Garrisa university attack survivor graduates with top degree
Rachael Muthoni counts herself lucky to have escaped death by a whisker during the terror attack at the Garrisa University back in 2015.
Muthoni, alongside 30 other first-year students, were having morning prayers session in one of the classrooms when armed men stormed in the room and started shooting at them.
She was shot seven times and sustained serious injuries that saw her admitted in a hospital for close to a year. All the seven bullets lodged in her body were removed but the doctors were hesitant to reveal the extent of the damage the injuries had caused.
After a three-month stay at Kenyatta National Hospital, she was transferred to Kijabe hospital and this is where she was told she had a spinal injury and will not be able to walk again for her entire life.
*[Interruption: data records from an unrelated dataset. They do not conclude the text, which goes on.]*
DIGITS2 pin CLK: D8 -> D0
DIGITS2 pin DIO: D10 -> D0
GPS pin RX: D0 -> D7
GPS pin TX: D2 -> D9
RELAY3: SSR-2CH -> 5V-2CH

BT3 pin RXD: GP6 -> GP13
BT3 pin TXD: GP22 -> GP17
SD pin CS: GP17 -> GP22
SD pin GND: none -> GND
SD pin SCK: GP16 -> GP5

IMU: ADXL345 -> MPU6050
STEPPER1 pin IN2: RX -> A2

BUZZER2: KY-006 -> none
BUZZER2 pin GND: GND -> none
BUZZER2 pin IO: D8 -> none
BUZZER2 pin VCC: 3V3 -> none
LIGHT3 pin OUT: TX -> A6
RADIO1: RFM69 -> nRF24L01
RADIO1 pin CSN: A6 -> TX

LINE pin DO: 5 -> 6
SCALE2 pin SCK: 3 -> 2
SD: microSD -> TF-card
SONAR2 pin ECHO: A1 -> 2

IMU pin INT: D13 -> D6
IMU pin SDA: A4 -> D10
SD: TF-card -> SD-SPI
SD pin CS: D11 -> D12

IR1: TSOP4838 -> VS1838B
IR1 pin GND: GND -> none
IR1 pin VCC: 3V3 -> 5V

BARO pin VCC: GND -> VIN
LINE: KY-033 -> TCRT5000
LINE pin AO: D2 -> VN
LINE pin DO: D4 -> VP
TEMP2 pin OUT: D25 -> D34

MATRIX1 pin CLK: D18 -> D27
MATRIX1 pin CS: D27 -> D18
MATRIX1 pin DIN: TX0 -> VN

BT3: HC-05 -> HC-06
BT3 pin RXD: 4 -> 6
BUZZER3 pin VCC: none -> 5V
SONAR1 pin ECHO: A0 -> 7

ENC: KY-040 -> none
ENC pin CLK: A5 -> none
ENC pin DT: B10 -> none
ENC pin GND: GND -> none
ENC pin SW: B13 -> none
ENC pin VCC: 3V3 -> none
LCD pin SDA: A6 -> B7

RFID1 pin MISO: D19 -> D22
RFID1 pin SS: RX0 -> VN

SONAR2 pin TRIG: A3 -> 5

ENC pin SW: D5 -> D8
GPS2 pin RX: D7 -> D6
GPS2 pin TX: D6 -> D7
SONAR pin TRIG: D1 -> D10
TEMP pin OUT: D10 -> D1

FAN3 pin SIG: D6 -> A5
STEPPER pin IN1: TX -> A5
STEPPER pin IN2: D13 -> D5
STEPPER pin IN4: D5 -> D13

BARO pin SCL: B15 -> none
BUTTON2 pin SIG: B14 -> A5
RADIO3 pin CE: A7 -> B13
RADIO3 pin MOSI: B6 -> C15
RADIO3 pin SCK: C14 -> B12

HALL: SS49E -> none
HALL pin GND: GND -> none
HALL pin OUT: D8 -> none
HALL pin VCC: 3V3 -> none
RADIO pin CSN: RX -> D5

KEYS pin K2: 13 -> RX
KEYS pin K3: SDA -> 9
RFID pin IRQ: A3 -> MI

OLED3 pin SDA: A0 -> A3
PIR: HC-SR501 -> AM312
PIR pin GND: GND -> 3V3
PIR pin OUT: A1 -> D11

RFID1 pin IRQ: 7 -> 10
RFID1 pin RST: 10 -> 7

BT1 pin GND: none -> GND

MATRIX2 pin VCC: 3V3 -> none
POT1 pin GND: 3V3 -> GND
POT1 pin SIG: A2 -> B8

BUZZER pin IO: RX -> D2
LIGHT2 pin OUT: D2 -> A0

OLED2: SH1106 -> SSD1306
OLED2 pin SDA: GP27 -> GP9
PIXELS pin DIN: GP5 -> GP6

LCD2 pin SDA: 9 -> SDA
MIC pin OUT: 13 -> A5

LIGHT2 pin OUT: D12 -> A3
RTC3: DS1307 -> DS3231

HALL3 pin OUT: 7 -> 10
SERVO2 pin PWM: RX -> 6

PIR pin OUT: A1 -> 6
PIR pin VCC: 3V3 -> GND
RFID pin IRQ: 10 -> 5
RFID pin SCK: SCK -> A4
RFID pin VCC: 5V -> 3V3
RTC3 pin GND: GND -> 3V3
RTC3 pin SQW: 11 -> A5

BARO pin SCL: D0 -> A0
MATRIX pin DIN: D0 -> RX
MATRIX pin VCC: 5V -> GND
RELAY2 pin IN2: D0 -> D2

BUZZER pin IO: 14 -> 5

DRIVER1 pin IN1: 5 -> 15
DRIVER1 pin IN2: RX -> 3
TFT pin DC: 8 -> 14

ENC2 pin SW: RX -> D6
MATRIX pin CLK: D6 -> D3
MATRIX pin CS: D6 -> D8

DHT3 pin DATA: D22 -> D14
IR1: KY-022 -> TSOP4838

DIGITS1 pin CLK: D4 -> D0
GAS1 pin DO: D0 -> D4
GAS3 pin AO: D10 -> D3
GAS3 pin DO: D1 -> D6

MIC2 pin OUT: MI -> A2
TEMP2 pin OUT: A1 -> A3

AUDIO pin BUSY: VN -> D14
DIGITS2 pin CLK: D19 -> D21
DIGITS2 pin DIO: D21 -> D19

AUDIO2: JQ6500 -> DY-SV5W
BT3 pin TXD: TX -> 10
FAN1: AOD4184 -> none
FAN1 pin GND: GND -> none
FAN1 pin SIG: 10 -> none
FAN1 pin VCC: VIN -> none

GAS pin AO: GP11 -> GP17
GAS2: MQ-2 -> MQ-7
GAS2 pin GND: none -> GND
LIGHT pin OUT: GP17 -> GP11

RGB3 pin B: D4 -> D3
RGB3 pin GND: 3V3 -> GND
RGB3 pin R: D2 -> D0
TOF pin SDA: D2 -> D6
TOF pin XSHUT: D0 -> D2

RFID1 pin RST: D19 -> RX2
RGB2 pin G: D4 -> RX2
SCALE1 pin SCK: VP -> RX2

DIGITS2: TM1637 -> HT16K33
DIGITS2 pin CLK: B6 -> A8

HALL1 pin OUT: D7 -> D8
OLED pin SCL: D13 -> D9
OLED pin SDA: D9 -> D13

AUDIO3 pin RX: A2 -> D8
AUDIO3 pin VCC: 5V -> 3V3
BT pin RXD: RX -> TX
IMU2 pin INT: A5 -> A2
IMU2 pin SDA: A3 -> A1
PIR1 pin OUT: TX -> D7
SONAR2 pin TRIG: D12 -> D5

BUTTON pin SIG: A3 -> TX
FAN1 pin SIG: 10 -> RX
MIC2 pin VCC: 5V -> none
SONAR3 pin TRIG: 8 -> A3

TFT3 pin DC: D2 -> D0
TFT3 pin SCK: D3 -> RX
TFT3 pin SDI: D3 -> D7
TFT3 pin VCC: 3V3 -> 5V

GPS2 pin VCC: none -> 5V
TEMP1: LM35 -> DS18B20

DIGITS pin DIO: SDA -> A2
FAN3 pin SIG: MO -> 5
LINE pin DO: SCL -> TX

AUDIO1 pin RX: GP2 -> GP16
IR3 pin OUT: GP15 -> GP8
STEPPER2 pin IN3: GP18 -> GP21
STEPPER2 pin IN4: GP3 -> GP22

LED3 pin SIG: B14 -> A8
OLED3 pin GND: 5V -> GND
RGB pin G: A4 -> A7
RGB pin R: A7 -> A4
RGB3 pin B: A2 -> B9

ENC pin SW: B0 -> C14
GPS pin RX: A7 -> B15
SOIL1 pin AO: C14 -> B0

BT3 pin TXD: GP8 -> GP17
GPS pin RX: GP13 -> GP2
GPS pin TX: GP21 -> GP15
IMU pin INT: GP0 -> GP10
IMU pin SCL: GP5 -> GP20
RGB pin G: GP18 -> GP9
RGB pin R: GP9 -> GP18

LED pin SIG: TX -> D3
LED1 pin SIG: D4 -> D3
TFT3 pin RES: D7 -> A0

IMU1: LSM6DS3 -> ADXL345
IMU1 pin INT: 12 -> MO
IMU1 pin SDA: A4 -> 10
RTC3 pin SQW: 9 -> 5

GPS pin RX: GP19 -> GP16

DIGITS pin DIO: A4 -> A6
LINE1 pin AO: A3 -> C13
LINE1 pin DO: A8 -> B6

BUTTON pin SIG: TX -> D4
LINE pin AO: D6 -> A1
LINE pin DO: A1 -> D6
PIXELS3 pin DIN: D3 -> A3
Numerous therapy sessions helped her to sit up and use her hands to do the basics such as feeding herself and writing.
Thoughts of how her life would be, being confined to a wheelchair, flushed through her mind and it was a bitter pill to swallow but after intense counselling, she was able to accept her condition.
“Initially it was very difficult for me to deal with the sudden change of lifestyle because I was doing everything by myself but now I have to rely on other people to do even some basic things,” she says.
Muthoni was a first-year student and in her second semester pursuing a Bachelors of Education degree when the attack happened.
Overcoming trauma
Despite the ordeal at the university she never gave up on her ambition to pursue higher education. After she fully recovered, she wanted to go back to school and her parents supported the idea.
“Being confined to a wheelchair did not dampen my spirit and ambition to purse my goal though it takes a lot of determination to get here. So many of my friends died during the attack and their dreams cut short and because I survived, I have to keep fighting,” says Muthoni.
She enrolled for a psychological counselling course at the Kenyatta University and graduated few months ago. Muthoni says taking the psychological counselling course helped her in recovering from the trauma and the memories no longer haunt her.
Now out of school and learning to earn a living, she faces uphill task of facing daily life due to her condition.
“There is that perception that people living with disability do not deliver which is not the case,” she remarks.